_DATA:_

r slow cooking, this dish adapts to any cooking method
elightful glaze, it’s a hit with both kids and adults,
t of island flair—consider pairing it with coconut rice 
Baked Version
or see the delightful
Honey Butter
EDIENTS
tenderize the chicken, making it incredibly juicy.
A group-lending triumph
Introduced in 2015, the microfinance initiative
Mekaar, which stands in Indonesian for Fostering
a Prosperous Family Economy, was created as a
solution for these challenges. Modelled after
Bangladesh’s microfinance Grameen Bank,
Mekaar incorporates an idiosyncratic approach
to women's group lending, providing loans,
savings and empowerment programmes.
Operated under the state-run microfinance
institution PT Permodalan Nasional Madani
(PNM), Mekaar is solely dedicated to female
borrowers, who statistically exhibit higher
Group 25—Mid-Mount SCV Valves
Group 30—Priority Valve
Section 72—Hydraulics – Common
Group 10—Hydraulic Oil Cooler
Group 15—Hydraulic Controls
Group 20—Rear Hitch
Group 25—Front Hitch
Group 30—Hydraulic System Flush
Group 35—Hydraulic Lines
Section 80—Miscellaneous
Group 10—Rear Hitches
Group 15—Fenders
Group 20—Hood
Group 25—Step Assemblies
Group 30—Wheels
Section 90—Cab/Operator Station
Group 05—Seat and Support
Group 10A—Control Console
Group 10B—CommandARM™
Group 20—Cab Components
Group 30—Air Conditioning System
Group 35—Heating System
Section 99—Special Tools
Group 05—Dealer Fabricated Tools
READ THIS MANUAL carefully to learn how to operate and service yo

_WORK ITEM:_
Render every line of the material above as a JSON array of strings, one string per line, and leave out any blank lines.

_COMPLETED EXERCISE:_
[
  "r slow cooking, this dish adapts to any cooking method",
  "elightful glaze, it’s a hit with both kids and adults,",
  "t of island flair—consider pairing it with coconut rice ",
  "Baked Version",
  "or see the delightful",
  "Honey Butter",
  "EDIENTS",
  "tenderize the chicken, making it incredibly juicy.",
  "A group-lending triumph",
  "Introduced in 2015, the microfinance initiative",
  "Mekaar, which stands in Indonesian for Fostering",
  "a Prosperous Family Economy, was created as a",
  "solution for these challenges. Modelled after",
  "Bangladesh’s microfinance Grameen Bank,",
  "Mekaar incorporates an idiosyncratic approach",
  "to women's group lending, providing loans,",
  "savings and empowerment programmes.",
  "Operated under the state-run microfinance",
  "institution PT Permodalan Nasional Madani",
  "(PNM), Mekaar is solely dedicated to female",
  "borrowers, who statistically exhibit higher",
  "Group 25—Mid-Mount SCV Valves",
  "Group 30—Priority Valve",
  "Section 72—Hydraulics – Common",
  "Group 10—Hydraulic Oil Cooler",
  "Group 15—Hydraulic Controls",
  "Group 20—Rear Hitch",
  "Group 25—Front Hitch",
  "Group 30—Hydraulic System Flush",
  "Group 35—Hydraulic Lines",
  "Section 80—Miscellaneous",
  "Group 10—Rear Hitches",
  "Group 15—Fenders",
  "Group 20—Hood",
  "Group 25—Step Assemblies",
  "Group 30—Wheels",
  "Section 90—Cab/Operator Station",
  "Group 05—Seat and Support",
  "Group 10A—Control Console",
  "Group 10B—CommandARM™",
  "Group 20—Cab Components",
  "Group 30—Air Conditioning System",
  "Group 35—Heating System",
  "Section 99—Special Tools",
  "Group 05—Dealer Fabricated Tools",
  "READ THIS MANUAL carefully to learn how to operate and service yo"
]